There are already many different systems to automatically classify texts into different genres. Johan Eklund has found that systems perform better if they have knowledge about words’ semantic relationships. He discovered this when he compared how well different systems classify different texts and what methods work best.
Doctoral thesis With or without context: automatic text categorization using semantic kernels
By doctoral student Johan Eklund at the University of Borås
Supervisor: Professor Sándor Darányi
Defense: 15 April 2016, 1 PM, University of Borås, Allégatan 1, Borås, Room C203.
+46 (0)33-435 5966
+46 (0)33-435 596
– We want systems to automatically be able to recognize what documents are about and to differentiate between different types of texts; for example, different types of news in newspapers, or whatever it is we are interested in classifying, he says. For this, machine-learning is used, or, in other words, we train the systems by analysing different texts, classifying them, and entering this information into the system. But we can also apply methods to seek out the words’ semantic relationships in digital texts.

━━━━

= Problems to work on =
a. Answer these questions about the thesis announcement:
(i) Who supervised the thesis?
(ii) In which room is the defense held?
(iii) According to Eklund's findings, what knowledge makes classification systems perform better?
b. Write out the rows of the stored records from the first row through the row containing "Polityką cookies", including both.
The stored records have no connection to the thesis announcement.

= Stored records =
━━━━

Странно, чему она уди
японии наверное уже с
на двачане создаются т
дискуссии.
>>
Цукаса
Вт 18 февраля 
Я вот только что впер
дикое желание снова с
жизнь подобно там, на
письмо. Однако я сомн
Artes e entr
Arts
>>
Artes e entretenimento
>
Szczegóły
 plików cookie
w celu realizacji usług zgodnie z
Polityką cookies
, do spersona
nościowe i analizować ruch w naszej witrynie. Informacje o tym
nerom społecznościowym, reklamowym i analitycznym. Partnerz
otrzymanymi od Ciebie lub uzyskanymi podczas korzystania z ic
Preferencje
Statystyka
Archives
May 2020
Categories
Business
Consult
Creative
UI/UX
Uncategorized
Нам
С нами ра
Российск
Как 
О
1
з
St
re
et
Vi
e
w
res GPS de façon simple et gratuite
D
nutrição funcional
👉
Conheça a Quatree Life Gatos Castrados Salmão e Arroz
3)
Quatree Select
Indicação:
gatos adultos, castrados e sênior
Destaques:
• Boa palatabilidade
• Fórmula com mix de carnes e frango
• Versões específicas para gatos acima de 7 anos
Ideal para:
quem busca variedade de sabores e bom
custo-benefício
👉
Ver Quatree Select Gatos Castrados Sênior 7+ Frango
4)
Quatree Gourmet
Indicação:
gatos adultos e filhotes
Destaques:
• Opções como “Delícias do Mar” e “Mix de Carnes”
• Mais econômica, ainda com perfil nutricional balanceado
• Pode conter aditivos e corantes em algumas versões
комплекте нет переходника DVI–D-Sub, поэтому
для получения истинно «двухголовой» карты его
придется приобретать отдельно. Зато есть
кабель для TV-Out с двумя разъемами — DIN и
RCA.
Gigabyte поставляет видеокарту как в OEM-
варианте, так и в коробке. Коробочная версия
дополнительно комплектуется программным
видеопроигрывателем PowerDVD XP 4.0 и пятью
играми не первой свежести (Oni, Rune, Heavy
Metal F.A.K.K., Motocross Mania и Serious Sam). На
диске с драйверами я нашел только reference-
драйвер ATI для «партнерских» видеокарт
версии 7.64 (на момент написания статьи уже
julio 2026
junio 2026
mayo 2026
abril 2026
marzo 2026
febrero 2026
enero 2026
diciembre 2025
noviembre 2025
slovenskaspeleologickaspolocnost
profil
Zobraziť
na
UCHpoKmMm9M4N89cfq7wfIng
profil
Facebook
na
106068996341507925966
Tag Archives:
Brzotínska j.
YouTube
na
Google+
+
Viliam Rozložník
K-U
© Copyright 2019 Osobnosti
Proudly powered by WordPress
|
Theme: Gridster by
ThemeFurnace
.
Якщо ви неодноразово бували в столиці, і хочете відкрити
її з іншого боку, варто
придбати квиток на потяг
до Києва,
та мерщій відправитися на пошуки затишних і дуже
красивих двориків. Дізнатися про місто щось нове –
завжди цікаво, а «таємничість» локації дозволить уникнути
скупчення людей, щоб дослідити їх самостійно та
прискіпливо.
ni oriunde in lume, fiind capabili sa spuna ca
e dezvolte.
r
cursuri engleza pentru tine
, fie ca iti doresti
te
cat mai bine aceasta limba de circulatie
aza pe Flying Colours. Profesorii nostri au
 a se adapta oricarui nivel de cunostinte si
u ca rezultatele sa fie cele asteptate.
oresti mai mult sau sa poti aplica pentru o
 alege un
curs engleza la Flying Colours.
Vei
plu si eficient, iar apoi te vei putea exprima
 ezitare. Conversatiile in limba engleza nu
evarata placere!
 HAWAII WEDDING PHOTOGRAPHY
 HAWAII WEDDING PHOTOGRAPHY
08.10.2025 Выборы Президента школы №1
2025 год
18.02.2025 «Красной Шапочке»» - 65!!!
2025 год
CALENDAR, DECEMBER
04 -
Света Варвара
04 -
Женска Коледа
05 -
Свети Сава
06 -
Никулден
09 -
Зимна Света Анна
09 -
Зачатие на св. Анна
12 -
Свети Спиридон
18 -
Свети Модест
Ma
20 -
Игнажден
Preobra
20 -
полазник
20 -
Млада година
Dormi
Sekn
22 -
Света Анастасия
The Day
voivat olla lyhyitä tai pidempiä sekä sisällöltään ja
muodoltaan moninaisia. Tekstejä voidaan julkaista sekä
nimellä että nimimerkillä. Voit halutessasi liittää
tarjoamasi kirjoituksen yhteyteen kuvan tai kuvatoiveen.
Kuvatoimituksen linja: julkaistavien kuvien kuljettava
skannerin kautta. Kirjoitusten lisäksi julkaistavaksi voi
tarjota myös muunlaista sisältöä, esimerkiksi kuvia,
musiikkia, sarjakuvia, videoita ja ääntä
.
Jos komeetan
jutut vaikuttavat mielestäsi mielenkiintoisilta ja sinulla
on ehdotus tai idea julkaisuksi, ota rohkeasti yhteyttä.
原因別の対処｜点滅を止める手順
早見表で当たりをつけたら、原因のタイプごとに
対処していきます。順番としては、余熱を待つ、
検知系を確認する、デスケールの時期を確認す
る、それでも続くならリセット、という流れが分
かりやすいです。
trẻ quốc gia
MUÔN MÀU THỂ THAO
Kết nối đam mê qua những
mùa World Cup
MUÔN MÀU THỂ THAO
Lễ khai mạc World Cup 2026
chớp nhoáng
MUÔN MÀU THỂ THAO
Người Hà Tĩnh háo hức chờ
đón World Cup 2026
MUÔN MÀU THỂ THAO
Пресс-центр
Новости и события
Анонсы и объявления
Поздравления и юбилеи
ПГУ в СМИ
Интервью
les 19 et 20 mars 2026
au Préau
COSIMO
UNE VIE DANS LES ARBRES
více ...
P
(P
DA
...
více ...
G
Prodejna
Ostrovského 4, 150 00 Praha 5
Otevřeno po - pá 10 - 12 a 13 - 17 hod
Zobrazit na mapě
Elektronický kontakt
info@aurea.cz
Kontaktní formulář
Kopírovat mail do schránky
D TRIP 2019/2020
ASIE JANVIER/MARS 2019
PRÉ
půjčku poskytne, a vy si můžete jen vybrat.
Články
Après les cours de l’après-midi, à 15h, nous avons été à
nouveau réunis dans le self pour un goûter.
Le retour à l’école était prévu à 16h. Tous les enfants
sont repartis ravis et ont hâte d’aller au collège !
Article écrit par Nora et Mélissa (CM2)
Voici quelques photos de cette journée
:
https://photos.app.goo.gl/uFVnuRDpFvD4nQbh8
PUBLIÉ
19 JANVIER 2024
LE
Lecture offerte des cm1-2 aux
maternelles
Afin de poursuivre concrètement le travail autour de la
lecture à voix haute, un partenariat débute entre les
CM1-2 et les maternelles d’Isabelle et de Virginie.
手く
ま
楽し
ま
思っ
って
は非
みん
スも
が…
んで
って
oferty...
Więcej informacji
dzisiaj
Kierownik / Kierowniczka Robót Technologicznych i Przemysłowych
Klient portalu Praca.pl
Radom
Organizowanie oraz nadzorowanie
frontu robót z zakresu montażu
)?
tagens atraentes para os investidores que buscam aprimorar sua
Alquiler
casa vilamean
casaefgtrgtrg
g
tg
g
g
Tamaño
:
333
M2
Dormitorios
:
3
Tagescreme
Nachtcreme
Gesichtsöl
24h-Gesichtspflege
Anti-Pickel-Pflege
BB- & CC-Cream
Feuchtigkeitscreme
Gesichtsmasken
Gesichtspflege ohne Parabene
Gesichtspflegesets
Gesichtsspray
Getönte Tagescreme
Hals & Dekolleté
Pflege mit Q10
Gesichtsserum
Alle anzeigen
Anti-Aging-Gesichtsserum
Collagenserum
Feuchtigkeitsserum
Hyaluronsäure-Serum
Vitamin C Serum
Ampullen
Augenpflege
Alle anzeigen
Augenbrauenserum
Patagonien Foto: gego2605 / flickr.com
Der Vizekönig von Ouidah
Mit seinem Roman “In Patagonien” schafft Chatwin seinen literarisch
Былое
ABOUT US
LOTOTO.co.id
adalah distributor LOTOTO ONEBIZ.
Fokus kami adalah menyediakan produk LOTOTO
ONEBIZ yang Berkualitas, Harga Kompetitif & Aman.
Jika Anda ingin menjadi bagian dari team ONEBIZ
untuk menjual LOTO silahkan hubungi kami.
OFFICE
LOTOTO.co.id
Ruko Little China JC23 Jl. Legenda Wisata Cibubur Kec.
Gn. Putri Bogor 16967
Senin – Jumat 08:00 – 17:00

━━━━

= Results by task =
a.
(i) Professor Sándor Darányi
(ii) Room C203
(iii) Knowledge about words' semantic relationships

b.
Странно, чему она уди
японии наверное уже с
на двачане создаются т
дискуссии.
>>
Цукаса
Вт 18 февраля 
Я вот только что впер
дикое желание снова с
жизнь подобно там, на
письмо. Однако я сомн
Artes e entr
Arts
>>
Artes e entretenimento
>
Szczegóły
 plików cookie
w celu realizacji usług zgodnie z
Polityką cookies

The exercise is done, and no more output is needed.